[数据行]
******
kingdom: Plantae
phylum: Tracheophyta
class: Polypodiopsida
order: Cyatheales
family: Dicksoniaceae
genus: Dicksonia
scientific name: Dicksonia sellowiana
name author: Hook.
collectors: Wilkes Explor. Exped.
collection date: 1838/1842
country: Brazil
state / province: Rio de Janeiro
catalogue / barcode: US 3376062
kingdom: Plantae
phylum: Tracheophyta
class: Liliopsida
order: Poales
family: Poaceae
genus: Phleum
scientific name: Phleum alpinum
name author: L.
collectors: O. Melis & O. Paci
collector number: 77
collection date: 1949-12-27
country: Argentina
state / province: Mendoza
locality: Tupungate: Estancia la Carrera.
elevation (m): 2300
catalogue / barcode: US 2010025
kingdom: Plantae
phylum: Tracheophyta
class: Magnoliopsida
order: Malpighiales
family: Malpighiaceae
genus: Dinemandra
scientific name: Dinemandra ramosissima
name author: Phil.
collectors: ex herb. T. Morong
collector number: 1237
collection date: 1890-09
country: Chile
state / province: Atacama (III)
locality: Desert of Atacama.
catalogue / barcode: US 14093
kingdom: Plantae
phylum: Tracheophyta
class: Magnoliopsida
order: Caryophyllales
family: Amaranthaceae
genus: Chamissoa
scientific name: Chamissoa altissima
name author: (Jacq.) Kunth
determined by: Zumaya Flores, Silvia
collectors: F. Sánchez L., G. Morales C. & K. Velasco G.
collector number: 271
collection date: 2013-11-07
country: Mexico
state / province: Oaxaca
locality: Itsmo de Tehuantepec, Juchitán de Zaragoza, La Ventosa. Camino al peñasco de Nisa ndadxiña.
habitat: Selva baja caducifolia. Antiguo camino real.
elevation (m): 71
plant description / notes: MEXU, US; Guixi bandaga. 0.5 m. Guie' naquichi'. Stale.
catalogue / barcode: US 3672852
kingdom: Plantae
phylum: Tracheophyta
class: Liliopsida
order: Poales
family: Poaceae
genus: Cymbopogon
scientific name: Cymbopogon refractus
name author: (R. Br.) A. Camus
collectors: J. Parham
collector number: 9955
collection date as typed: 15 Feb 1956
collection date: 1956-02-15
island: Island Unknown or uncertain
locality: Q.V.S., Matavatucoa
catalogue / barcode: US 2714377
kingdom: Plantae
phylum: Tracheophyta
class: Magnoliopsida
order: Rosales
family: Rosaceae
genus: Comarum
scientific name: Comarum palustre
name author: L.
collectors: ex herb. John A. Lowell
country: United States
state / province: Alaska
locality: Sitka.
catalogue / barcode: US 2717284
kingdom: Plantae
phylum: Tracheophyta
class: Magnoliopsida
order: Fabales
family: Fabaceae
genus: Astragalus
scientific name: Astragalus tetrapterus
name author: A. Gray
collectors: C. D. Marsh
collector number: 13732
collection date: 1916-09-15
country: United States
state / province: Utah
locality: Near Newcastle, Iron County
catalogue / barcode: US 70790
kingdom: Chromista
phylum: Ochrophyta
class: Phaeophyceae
******
把上方所有记录中的“locality”一律改为“site”，其余内容原样保留，然后重新写出这些行。

- [本题解答]
kingdom: Plantae
phylum: Tracheophyta
class: Polypodiopsida
order: Cyatheales
family: Dicksoniaceae
genus: Dicksonia
scientific name: Dicksonia sellowiana
name author: Hook.
collectors: Wilkes Explor. Exped.
collection date: 1838/1842
country: Brazil
state / province: Rio de Janeiro
catalogue / barcode: US 3376062
kingdom: Plantae
phylum: Tracheophyta
class: Liliopsida
order: Poales
family: Poaceae
genus: Phleum
scientific name: Phleum alpinum
name author: L.
collectors: O. Melis & O. Paci
collector number: 77
collection date: 1949-12-27
country: Argentina
state / province: Mendoza
site: Tupungate: Estancia la Carrera.
elevation (m): 2300
catalogue / barcode: US 2010025
kingdom: Plantae
phylum: Tracheophyta
class: Magnoliopsida
order: Malpighiales
family: Malpighiaceae
genus: Dinemandra
scientific name: Dinemandra ramosissima
name author: Phil.
collectors: ex herb. T. Morong
collector number: 1237
collection date: 1890-09
country: Chile
state / province: Atacama (III)
site: Desert of Atacama.
catalogue / barcode: US 14093
kingdom: Plantae
phylum: Tracheophyta
class: Magnoliopsida
order: Caryophyllales
family: Amaranthaceae
genus: Chamissoa
scientific name: Chamissoa altissima
name author: (Jacq.) Kunth
determined by: Zumaya Flores, Silvia
collectors: F. Sánchez L., G. Morales C. & K. Velasco G.
collector number: 271
collection date: 2013-11-07
country: Mexico
state / province: Oaxaca
site: Itsmo de Tehuantepec, Juchitán de Zaragoza, La Ventosa. Camino al peñasco de Nisa ndadxiña.
habitat: Selva baja caducifolia. Antiguo camino real.
elevation (m): 71
plant description / notes: MEXU, US; Guixi bandaga. 0.5 m. Guie' naquichi'. Stale.
catalogue / barcode: US 3672852
kingdom: Plantae
phylum: Tracheophyta
class: Liliopsida
order: Poales
family: Poaceae
genus: Cymbopogon
scientific name: Cymbopogon refractus
name author: (R. Br.) A. Camus
collectors: J. Parham
collector number: 9955
collection date as typed: 15 Feb 1956
collection date: 1956-02-15
island: Island Unknown or uncertain
site: Q.V.S., Matavatucoa
catalogue / barcode: US 2714377
kingdom: Plantae
phylum: Tracheophyta
class: Magnoliopsida
order: Rosales
family: Rosaceae
genus: Comarum
scientific name: Comarum palustre
name author: L.
collectors: ex herb. John A. Lowell
country: United States
state / province: Alaska
site: Sitka.
catalogue / barcode: US 2717284
kingdom: Plantae
phylum: Tracheophyta
class: Magnoliopsida
order: Fabales
family: Fabaceae
genus: Astragalus
scientific name: Astragalus tetrapterus
name author: A. Gray
collectors: C. D. Marsh
collector number: 13732
collection date: 1916-09-15
country: United States
state / province: Utah
site: Near Newcastle, Iron County
catalogue / barcode: US 70790
kingdom: Chromista
phylum: Ochrophyta
class: Phaeophyceae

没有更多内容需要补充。